What you should do: Arrange every line of the rows below as a Markdown table with the columns No. and Text, numbering the lines consecutively. Leave out blank lines and all pictures.

Record excerpts:
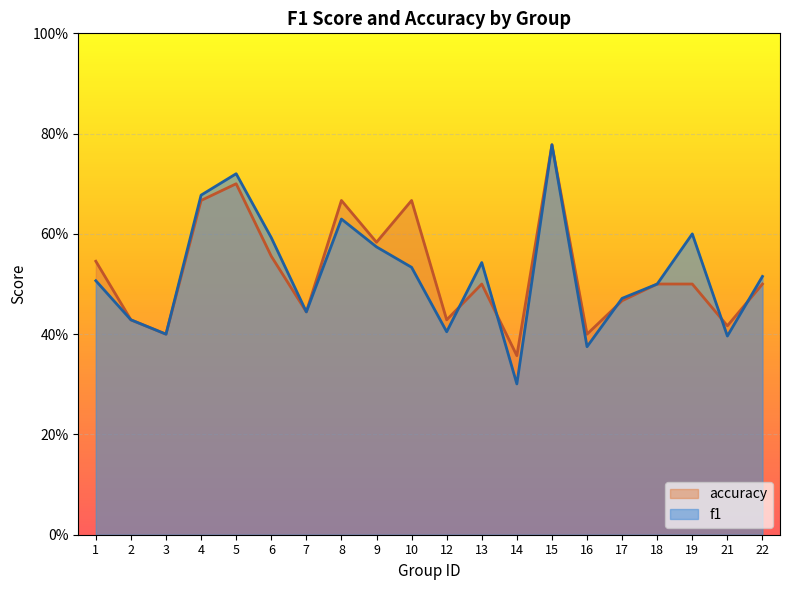

What are all the series names shown in the legend?

accuracy, f1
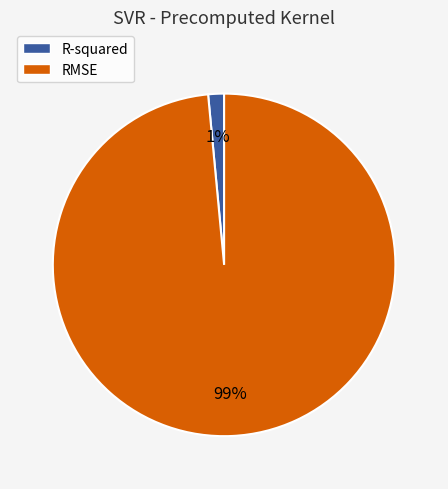

Count the number of slices in the pie.

2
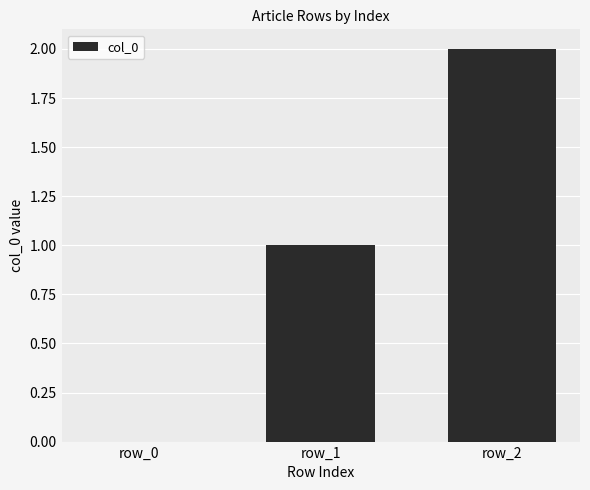

Reading left to right, transcribe all the data shown in this chart.

row_0=0	row_1=1	row_2=2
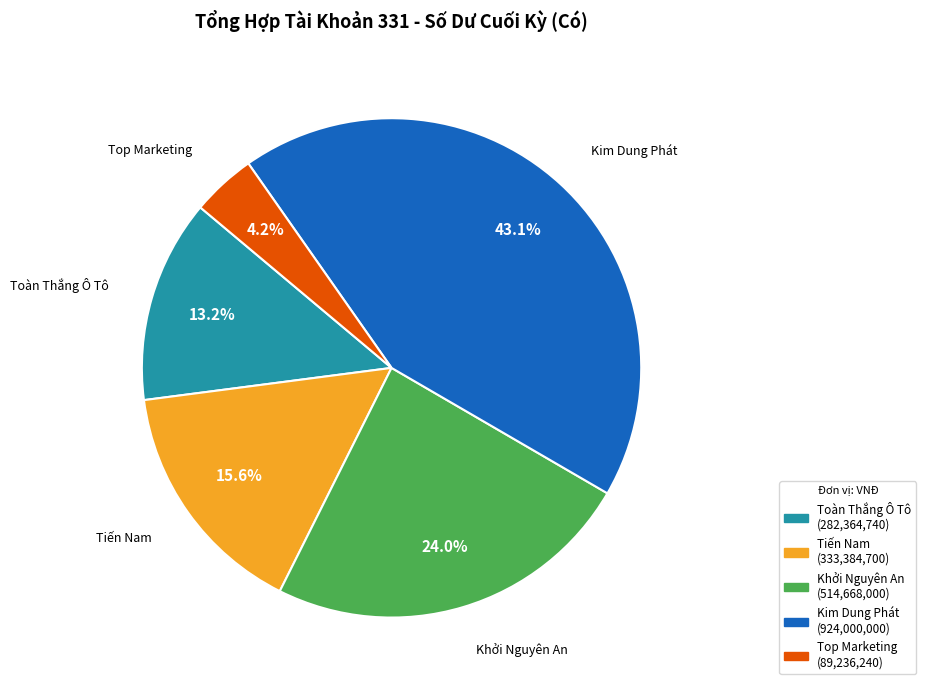

Is there a majority slice in this chart?

No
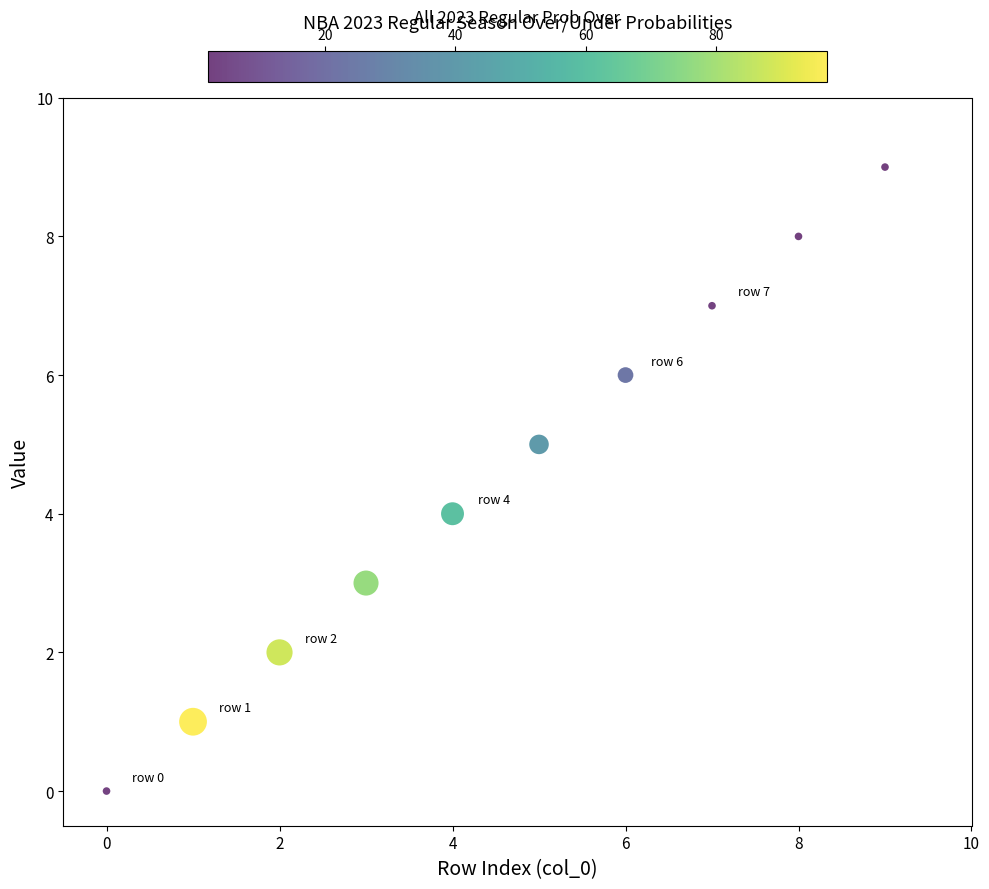

What is the range of Y values (max minus min)?

9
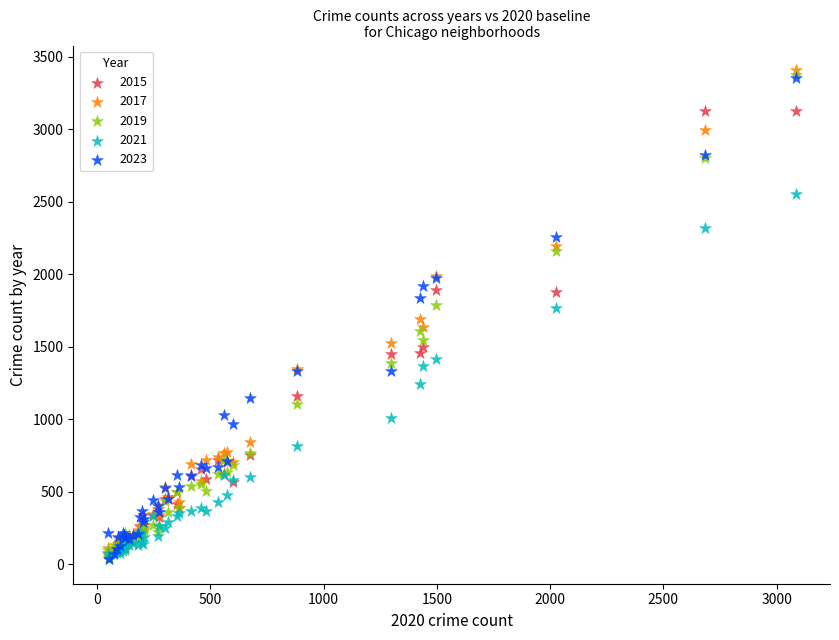

What are all the series names shown in the legend?

2015, 2017, 2019, 2021, 2023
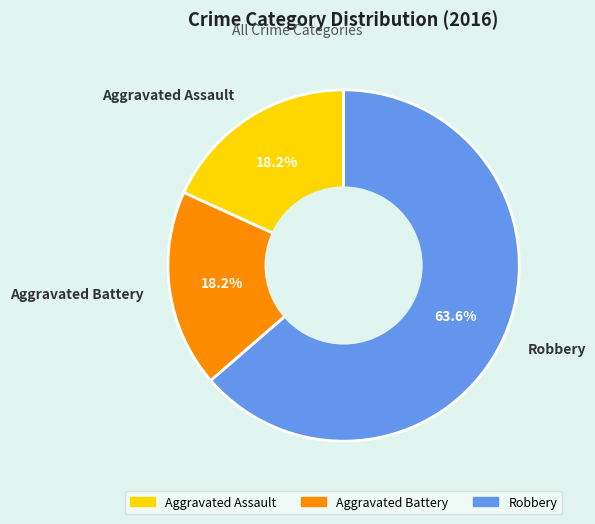

Between Robbery and Aggravated Battery, which is larger?

Robbery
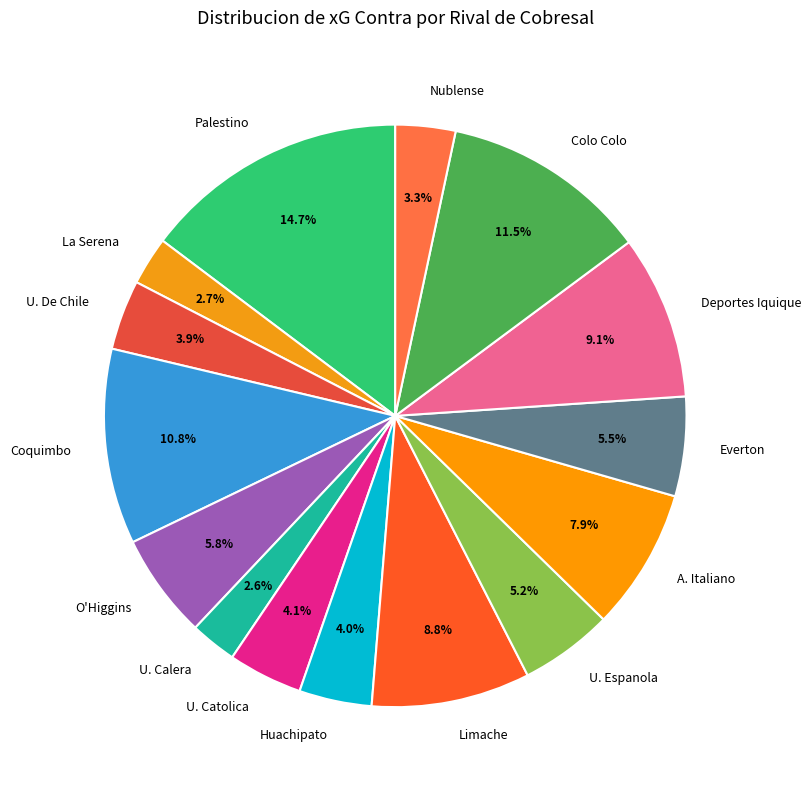

What is the largest slice in the pie chart?

Palestino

Final answer:
| No. | Text |
|---|---|
| 1 | What are all the series names shown in the legend? |
| 2 | accuracy, f1 |
| 3 | Count the number of slices in the pie. |
| 4 | 2 |
| 5 | Reading left to right, transcribe all the data shown in this chart. |
| 6 | row_0=0	row_1=1	row_2=2 |
| 7 | Is there a majority slice in this chart? |
| 8 | No |
| 9 | What is the range of Y values (max minus min)? |
| 10 | 9 |
| 11 | What are all the series names shown in the legend? |
| 12 | 2015, 2017, 2019, 2021, 2023 |
| 13 | Between Robbery and Aggravated Battery, which is larger? |
| 14 | Robbery |
| 15 | What is the largest slice in the pie chart? |
| 16 | Palestino |